"Uncle Jim will have other tugs on the way as soon as he can wire for them," added Dan. "I think he ordered a schooner to run to Miami this morning with orders for more help to be sent you."

"They can't get out to us until this blow is over," said the captain. "We are in for a bad night, my boy. I wish you were out of it. But Captain Wetherly couldn't have taken you off to save his soul."

"I wouldn't have been here if you had been square—" Dan began to say with a sudden rush of anger. But it seemed as though Captain Bruce had not heard him, for he went on to say:

"If my boy had lived he would have been about your age now, Dan. He was just your kind of a youngster, too. Go below and get some supper, and some sleep if you can."

There was to be little sleep aboard the Kenilworth through this night. The gale had no more than begun to blow when the Resolute was forced to retreat. Long before midnight it was lashing the shoal water of the Reef into huge breakers which assailed the Kenilworth with thundering fury. Her keel began to pound as she was lifted and driven a little farther on the Reef by one shock after another. The decks sloped more and more until it was not easy to keep a foothold. The noise of the water breaking over her hull, the booming cry of the wind, the groaning and grating and shrieking of her steel plates as the Reef strove to pull them asunder, made it seem as if the steamer could not hold together until daylight.

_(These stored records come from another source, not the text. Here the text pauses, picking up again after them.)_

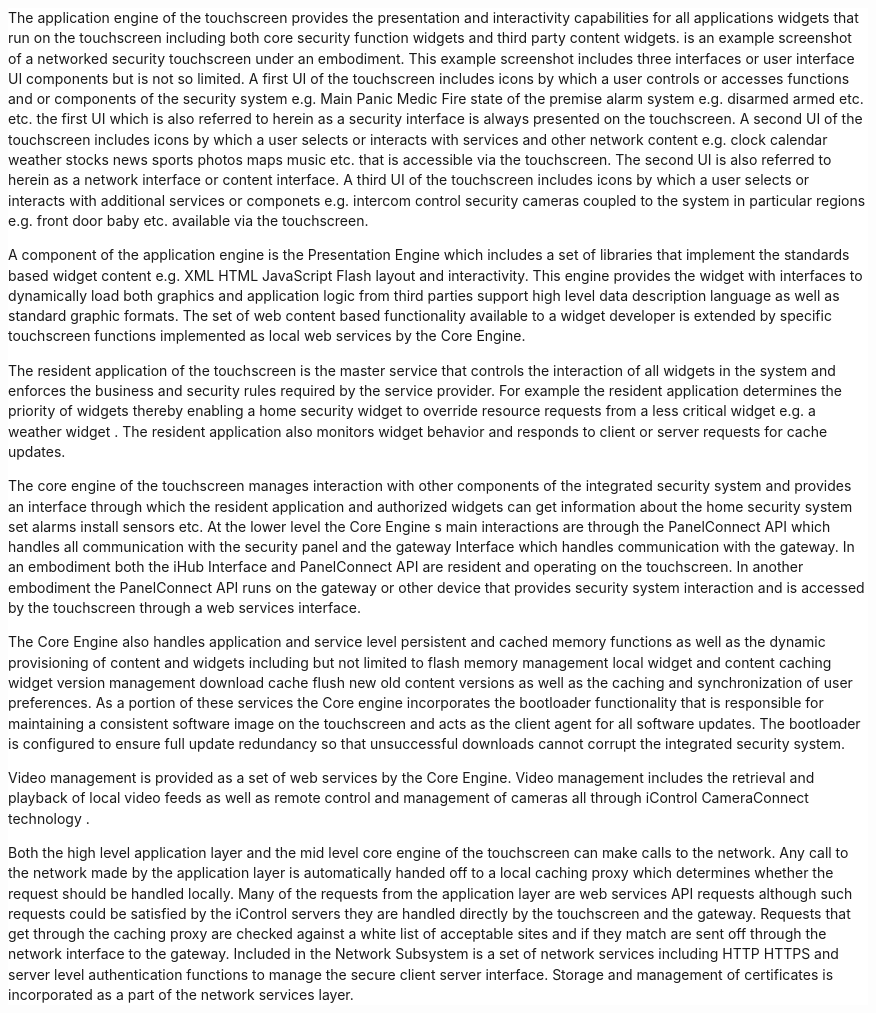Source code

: The application engine of the touchscreen provides the presentation and interactivity capabilities for all applications widgets that run on the touchscreen including both core security function widgets and third party content widgets. is an example screenshot of a networked security touchscreen under an embodiment. This example screenshot includes three interfaces or user interface UI components but is not so limited. A first UI of the touchscreen includes icons by which a user controls or accesses functions and or components of the security system e.g. Main Panic Medic Fire state of the premise alarm system e.g. disarmed armed etc. etc. the first UI which is also referred to herein as a security interface is always presented on the touchscreen. A second UI of the touchscreen includes icons by which a user selects or interacts with services and other network content e.g. clock calendar weather stocks news sports photos maps music etc. that is accessible via the touchscreen. The second UI is also referred to herein as a network interface or content interface. A third UI of the touchscreen includes icons by which a user selects or interacts with additional services or componets e.g. intercom control security cameras coupled to the system in particular regions e.g. front door baby etc. available via the touchscreen.

A component of the application engine is the Presentation Engine which includes a set of libraries that implement the standards based widget content e.g. XML HTML JavaScript Flash layout and interactivity. This engine provides the widget with interfaces to dynamically load both graphics and application logic from third parties support high level data description language as well as standard graphic formats. The set of web content based functionality available to a widget developer is extended by specific touchscreen functions implemented as local web services by the Core Engine.

The resident application of the touchscreen is the master service that controls the interaction of all widgets in the system and enforces the business and security rules required by the service provider. For example the resident application determines the priority of widgets thereby enabling a home security widget to override resource requests from a less critical widget e.g. a weather widget . The resident application also monitors widget behavior and responds to client or server requests for cache updates.

The core engine of the touchscreen manages interaction with other components of the integrated security system and provides an interface through which the resident application and authorized widgets can get information about the home security system set alarms install sensors etc. At the lower level the Core Engine s main interactions are through the PanelConnect API which handles all communication with the security panel and the gateway Interface which handles communication with the gateway. In an embodiment both the iHub Interface and PanelConnect API are resident and operating on the touchscreen. In another embodiment the PanelConnect API runs on the gateway or other device that provides security system interaction and is accessed by the touchscreen through a web services interface.

The Core Engine also handles application and service level persistent and cached memory functions as well as the dynamic provisioning of content and widgets including but not limited to flash memory management local widget and content caching widget version management download cache flush new old content versions as well as the caching and synchronization of user preferences. As a portion of these services the Core engine incorporates the bootloader functionality that is responsible for maintaining a consistent software image on the touchscreen and acts as the client agent for all software updates. The bootloader is configured to ensure full update redundancy so that unsuccessful downloads cannot corrupt the integrated security system.

Video management is provided as a set of web services by the Core Engine. Video management includes the retrieval and playback of local video feeds as well as remote control and management of cameras all through iControl CameraConnect technology .

Both the high level application layer and the mid level core engine of the touchscreen can make calls to the network. Any call to the network made by the application layer is automatically handed off to a local caching proxy which determines whether the request should be handled locally. Many of the requests from the application layer are web services API requests although such requests could be satisfied by the iControl servers they are handled directly by the touchscreen and the gateway. Requests that get through the caching proxy are checked against a white list of acceptable sites and if they match are sent off through the network interface to the gateway. Included in the Network Subsystem is a set of network services including HTTP HTTPS and server level authentication functions to manage the secure client server interface. Storage and management of certificates is incorporated as a part of the network services layer.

The grimy men from the engine-room and stoke-hole had fled to the shelter of the steel deck-houses where they huddled with the seamen, shouting to each other in English, Norwegian, and Spanish. Captain Bruce and his officers finally gathered in the chart-room and discussed the chances of launching the boats if matters should grow much worse. Dan Frazier was doubled up in a corner chair, half-dead for sleep, but fighting hard to keep his wits about him and tell the others what he knew of the Reef and the water that stretched to leeward of the ship.

In answer to a question from Captain Bruce he said:

"This is the narrowest part of the Reef, Captain Wetherly told me, and if you can get your boats away in the lee of the ship and keep them afloat through the breaking water you will be in the Hawk Channel, only three miles from a string of keys. The channels between the islands are deep enough for a ship's boat. You don't need any chart to find smooth water in those lagoons, sir."

"Her bottom plates are opening up," growled the chief engineer who had just come up to report. "The sea is coming in fast. It has begun to flood the fire-room, and I can't make steam to keep the pumps going much longer."

"The bulkheads forward are twisting like so much paper," added the first officer. "They can't stand up if she racks herself any worse. Then she will be flooded fore and aft."